Step Two: Hutchinson Cooke’s plane is rigged and he is murdered.

Theory: Cooke was on non-Air Force business. He was working for a company called Midas. Cooke flew into East End airport before the Harper’s explosion. Cooke was killed because he’d made a connection between his cargo on the plane and the explosion. He was killed so he couldn’t make that connection public.

Thought Process: What was the cargo? Two choices: the explosives used to destroy the restaurant or the man who used the explosives-the man who made the cell phone call. Or perhaps both.

Where was Cooke flying from? Unknown. Find that out and it should help to know who or what he was carrying.

Why was Cooke killed? Again, find out exactly who or what he was carrying and find out exactly why he was killed. Best bet: Cooke had been suckered into the flight-he didn’t realize quite what he was doing; when he realized the connection between his cargo and Harper’s, he panicked, maybe threatened to expose his bosses-the people who ran Midas? — and so he was killed.

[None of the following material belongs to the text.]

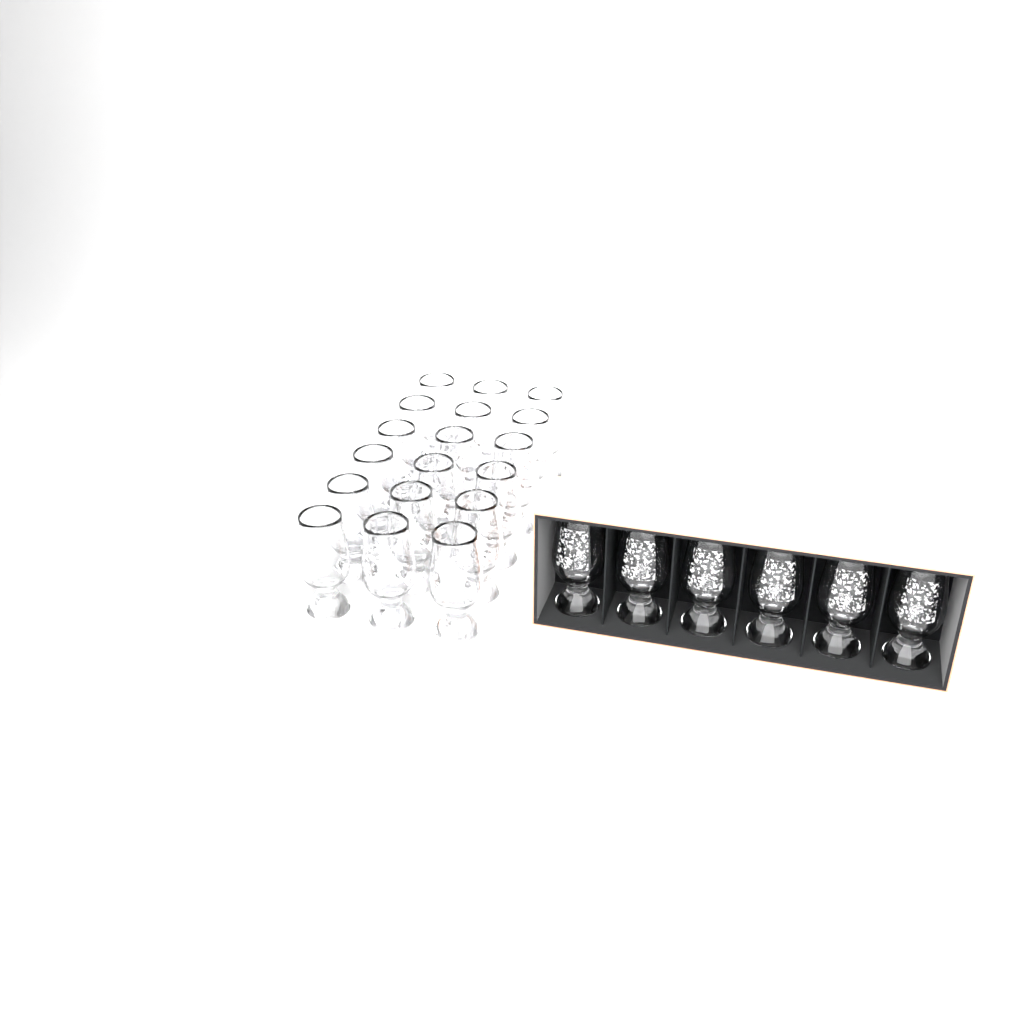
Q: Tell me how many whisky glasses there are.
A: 24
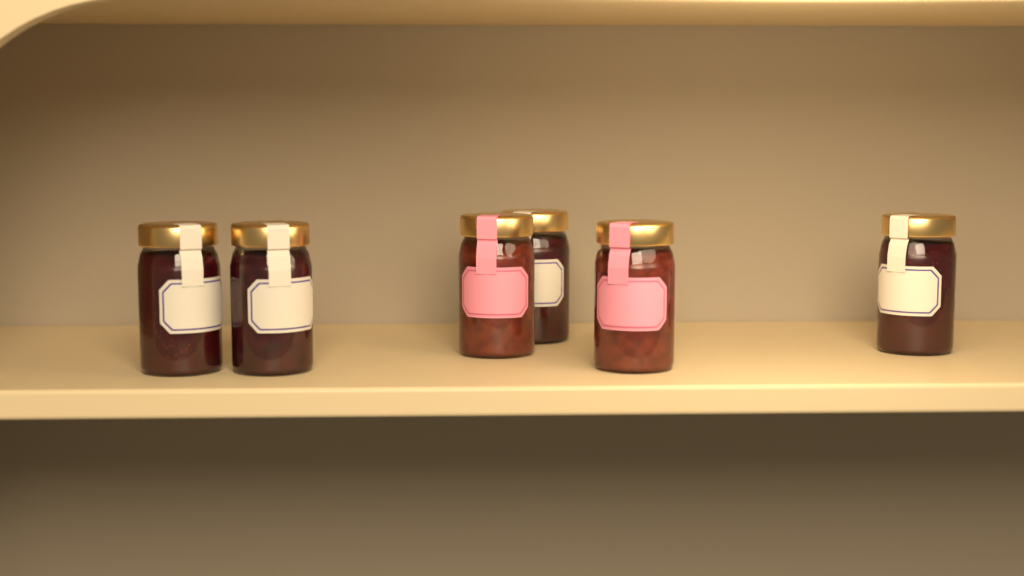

Who killed Cooke? Heffernan either killed him or covered up the killing.

Justin looked at the list he’d drawn into the dirt. He’d put Heffernan down as a government official. True-he worked for the FAA. That counted. One more government connection. One more signal that this whole thing had to be government-connected. . and high up in the government to reach this level of manipulation.

Okay. Time to take a breath.

Plateau Two: Cooke was killed because he was a link to Collins’s murder and to the explosion at Harper’s. The link is the cargo. The key questions: Who or what was Cooke flying into East End Harbor? And for whom? If he was flying for Midas, what is Midas and who is behind it?

Time to start climbing again. .

Step Three: Martin Heffernan is killed in the explosion at La Cucina restaurant.

Theory One: Same as Harper’s. The explosion is an elaborate and deadly cover-up to mask the murder of one man: Heffernan.

Question: What did Heffernan know that got him killed?

Thought Process: He knew about Hutchinson Cooke. If Cooke was the link to Midas-and had to be eliminated to remove the link-then Heffernan was the link to the government. Heffernan had called the Justice Department to pass along information about Cooke’s death. But Cooke didn’t work for Justice-his boss was Martha Peck, FAA. She didn’t seem to be tied in to this. Although. . she was a link to the murderer or murderers. Despite Martha’s protestation, she knew who removed Heffernan’s file from the FAA office in Oklahoma City. She had to know. She had probably removed the file herself at the person’s request. Find that person, find a closer connection to the murderer.